Task objective:
Run through the records and show each line that includes the string "interest".

Records shown:
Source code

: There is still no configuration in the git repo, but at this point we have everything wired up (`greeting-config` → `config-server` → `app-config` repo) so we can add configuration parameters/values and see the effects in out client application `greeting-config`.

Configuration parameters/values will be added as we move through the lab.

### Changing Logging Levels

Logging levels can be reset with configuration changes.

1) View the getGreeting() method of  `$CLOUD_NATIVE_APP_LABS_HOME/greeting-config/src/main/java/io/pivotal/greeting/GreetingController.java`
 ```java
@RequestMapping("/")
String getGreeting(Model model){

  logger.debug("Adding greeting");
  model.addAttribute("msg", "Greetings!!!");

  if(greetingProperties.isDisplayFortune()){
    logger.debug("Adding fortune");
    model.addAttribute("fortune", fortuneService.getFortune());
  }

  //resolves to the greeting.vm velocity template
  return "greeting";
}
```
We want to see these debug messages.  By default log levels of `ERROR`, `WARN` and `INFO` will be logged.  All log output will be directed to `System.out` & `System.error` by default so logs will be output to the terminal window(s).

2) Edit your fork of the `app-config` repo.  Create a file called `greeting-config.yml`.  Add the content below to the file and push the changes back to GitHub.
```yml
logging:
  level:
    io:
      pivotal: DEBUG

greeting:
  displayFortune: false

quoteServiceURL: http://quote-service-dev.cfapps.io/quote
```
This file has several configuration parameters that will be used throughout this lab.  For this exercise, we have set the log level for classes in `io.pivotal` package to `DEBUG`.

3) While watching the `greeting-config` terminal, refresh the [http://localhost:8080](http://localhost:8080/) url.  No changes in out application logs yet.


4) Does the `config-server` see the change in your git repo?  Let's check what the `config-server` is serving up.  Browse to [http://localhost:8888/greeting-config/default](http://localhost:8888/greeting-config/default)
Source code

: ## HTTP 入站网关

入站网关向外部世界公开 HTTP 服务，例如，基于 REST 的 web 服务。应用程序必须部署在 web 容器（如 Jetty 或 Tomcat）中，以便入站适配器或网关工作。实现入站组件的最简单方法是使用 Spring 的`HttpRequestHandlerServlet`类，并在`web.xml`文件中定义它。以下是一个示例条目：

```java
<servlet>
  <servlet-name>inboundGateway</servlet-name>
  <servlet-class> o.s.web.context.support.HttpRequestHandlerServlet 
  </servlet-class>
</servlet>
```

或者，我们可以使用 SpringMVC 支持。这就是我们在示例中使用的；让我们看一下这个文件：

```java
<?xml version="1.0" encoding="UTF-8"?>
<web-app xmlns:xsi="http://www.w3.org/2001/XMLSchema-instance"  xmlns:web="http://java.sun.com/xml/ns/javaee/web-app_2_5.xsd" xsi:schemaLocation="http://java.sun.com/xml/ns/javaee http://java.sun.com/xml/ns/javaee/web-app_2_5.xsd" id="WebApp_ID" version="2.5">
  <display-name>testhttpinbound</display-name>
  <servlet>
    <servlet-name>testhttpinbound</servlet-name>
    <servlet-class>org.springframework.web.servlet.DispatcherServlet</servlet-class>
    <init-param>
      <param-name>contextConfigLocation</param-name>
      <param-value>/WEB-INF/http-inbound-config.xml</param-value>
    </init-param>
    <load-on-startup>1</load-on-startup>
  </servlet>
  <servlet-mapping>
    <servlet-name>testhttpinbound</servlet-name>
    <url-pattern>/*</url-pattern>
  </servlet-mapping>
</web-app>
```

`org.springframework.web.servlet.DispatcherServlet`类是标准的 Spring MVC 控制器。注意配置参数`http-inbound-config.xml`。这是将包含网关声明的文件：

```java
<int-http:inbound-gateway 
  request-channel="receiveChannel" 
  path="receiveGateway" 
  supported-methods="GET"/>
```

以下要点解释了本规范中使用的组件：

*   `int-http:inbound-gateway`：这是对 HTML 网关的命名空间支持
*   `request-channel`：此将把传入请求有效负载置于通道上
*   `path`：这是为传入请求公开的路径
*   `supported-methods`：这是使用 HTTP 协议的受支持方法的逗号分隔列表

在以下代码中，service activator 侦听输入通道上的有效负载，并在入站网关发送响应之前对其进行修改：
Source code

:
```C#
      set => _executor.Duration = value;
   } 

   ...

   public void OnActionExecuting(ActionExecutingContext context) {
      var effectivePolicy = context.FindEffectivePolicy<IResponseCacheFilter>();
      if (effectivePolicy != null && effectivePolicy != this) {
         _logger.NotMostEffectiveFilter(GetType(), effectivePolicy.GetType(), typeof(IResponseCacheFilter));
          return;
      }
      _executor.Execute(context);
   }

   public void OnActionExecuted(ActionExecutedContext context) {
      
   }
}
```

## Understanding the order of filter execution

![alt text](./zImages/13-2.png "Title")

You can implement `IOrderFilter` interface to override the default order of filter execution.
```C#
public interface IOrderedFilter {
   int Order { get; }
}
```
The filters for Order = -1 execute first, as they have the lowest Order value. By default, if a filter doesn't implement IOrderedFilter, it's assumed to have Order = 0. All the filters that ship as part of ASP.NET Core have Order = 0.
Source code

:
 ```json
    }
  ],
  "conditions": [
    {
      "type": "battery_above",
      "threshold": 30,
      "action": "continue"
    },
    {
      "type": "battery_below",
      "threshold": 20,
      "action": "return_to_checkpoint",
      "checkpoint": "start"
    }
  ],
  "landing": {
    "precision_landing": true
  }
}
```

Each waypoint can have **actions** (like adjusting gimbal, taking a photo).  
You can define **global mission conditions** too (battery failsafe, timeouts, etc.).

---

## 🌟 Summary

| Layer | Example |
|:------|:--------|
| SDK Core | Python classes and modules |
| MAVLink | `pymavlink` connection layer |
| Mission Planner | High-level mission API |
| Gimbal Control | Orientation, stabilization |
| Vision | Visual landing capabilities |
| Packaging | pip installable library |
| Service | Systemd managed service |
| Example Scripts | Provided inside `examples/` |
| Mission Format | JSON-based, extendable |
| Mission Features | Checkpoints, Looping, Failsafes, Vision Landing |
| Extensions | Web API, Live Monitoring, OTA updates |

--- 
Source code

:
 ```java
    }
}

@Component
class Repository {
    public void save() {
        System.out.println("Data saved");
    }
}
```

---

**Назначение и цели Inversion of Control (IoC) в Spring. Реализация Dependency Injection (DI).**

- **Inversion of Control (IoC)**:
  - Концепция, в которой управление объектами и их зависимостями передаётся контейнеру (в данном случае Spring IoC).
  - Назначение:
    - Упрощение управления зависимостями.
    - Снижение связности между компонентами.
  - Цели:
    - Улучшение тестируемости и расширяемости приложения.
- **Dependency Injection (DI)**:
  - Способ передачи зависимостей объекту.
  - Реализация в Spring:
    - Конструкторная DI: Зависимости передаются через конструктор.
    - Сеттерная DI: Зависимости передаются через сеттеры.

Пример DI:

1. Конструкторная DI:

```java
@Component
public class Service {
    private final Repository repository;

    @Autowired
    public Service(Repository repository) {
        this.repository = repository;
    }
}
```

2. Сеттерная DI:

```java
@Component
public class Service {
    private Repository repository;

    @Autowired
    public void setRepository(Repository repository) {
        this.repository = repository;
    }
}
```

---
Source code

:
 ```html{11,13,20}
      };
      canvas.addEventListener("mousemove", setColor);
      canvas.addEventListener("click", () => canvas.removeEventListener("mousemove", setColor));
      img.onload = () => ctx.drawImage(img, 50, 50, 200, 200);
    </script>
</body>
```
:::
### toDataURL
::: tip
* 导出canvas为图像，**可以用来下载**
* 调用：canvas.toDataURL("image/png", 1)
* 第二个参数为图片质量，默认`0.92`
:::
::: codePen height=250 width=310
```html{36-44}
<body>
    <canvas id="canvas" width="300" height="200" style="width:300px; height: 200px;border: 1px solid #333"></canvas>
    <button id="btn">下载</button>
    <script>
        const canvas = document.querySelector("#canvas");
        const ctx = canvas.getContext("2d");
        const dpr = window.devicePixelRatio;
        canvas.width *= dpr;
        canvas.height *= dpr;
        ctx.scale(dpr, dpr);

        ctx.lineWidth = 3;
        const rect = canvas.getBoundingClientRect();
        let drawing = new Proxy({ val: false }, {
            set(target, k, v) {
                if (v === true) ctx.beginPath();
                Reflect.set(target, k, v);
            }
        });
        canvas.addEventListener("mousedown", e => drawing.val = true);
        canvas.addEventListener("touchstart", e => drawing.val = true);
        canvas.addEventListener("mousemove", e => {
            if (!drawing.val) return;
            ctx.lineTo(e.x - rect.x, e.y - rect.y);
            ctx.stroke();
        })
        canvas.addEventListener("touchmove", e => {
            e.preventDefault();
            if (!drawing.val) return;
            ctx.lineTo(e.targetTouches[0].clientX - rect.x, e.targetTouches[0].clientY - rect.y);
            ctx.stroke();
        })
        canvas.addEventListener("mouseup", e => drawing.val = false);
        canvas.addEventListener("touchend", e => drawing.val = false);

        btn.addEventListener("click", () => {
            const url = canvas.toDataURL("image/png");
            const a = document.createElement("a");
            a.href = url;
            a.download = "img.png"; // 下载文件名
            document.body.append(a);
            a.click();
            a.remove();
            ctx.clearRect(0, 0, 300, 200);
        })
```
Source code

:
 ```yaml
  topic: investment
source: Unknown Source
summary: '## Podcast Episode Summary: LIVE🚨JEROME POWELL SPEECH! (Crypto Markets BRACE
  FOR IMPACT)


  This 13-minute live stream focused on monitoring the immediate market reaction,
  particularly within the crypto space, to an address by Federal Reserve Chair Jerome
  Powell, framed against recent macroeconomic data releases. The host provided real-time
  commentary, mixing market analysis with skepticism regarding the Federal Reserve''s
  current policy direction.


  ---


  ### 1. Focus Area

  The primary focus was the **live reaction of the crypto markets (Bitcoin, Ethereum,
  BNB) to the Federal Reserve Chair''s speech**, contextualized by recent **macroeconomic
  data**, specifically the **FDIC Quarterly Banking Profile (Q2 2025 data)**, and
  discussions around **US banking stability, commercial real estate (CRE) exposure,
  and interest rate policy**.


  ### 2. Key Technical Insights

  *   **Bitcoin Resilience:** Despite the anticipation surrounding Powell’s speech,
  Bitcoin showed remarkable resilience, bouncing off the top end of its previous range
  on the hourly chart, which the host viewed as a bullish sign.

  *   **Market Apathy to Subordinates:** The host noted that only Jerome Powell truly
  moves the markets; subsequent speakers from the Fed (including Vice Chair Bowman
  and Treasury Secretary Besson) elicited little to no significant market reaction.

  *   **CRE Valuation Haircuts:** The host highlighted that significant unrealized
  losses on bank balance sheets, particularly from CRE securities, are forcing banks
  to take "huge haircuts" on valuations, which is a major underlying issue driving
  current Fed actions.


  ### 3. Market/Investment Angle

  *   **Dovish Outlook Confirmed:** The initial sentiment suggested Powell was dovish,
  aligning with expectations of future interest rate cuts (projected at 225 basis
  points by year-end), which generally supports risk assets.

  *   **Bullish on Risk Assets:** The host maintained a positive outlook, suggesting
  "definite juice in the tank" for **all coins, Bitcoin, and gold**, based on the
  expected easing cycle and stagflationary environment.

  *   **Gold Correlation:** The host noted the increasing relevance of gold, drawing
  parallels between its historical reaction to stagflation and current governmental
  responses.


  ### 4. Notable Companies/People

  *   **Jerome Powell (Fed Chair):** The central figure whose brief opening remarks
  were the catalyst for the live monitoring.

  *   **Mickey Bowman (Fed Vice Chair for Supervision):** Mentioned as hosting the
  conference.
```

Output for this task:
  and interest rate policy**.
  aligning with expectations of future interest rate cuts (projected at 225 basis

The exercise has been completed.